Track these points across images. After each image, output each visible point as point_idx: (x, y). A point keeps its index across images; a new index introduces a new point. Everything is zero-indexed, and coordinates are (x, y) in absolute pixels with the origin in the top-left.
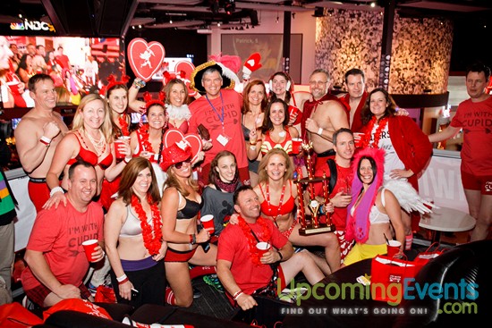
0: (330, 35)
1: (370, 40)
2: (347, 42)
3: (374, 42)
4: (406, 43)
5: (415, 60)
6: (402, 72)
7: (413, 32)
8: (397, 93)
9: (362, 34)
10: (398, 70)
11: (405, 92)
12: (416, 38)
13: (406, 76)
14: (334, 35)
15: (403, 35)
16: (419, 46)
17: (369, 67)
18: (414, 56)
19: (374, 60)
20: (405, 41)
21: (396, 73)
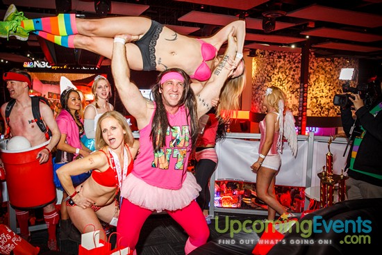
0: (262, 72)
1: (293, 75)
2: (276, 77)
3: (296, 77)
4: (322, 77)
5: (329, 90)
6: (319, 99)
7: (327, 69)
8: (316, 115)
9: (287, 71)
10: (316, 98)
11: (323, 115)
12: (329, 73)
13: (322, 103)
14: (266, 72)
15: (319, 71)
16: (332, 79)
17: (293, 96)
18: (328, 87)
19: (297, 90)
20: (321, 76)
21: (315, 100)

#### Your instructions
Reproduce the items above word for word, leaving out the pictures.

#### Your response
Track these points across images. After each image, output each visible point as point_idx: (x, y). A point keeps its index across images; a new index introduces a new point. Everything is zero-indexed, and coordinates are (x, y) in absolute pixels with the origin in the top-left.
0: (330, 35)
1: (370, 40)
2: (347, 42)
3: (374, 42)
4: (406, 43)
5: (415, 60)
6: (402, 72)
7: (413, 32)
8: (397, 93)
9: (362, 34)
10: (398, 70)
11: (405, 92)
12: (416, 38)
13: (406, 76)
14: (334, 35)
15: (403, 35)
16: (419, 46)
17: (369, 67)
18: (414, 56)
19: (374, 60)
20: (405, 41)
21: (396, 73)
0: (262, 72)
1: (293, 75)
2: (276, 77)
3: (296, 77)
4: (322, 77)
5: (329, 90)
6: (319, 99)
7: (327, 69)
8: (316, 115)
9: (287, 71)
10: (316, 98)
11: (323, 115)
12: (329, 73)
13: (322, 103)
14: (266, 72)
15: (319, 71)
16: (332, 79)
17: (293, 96)
18: (328, 87)
19: (297, 90)
20: (321, 76)
21: (315, 100)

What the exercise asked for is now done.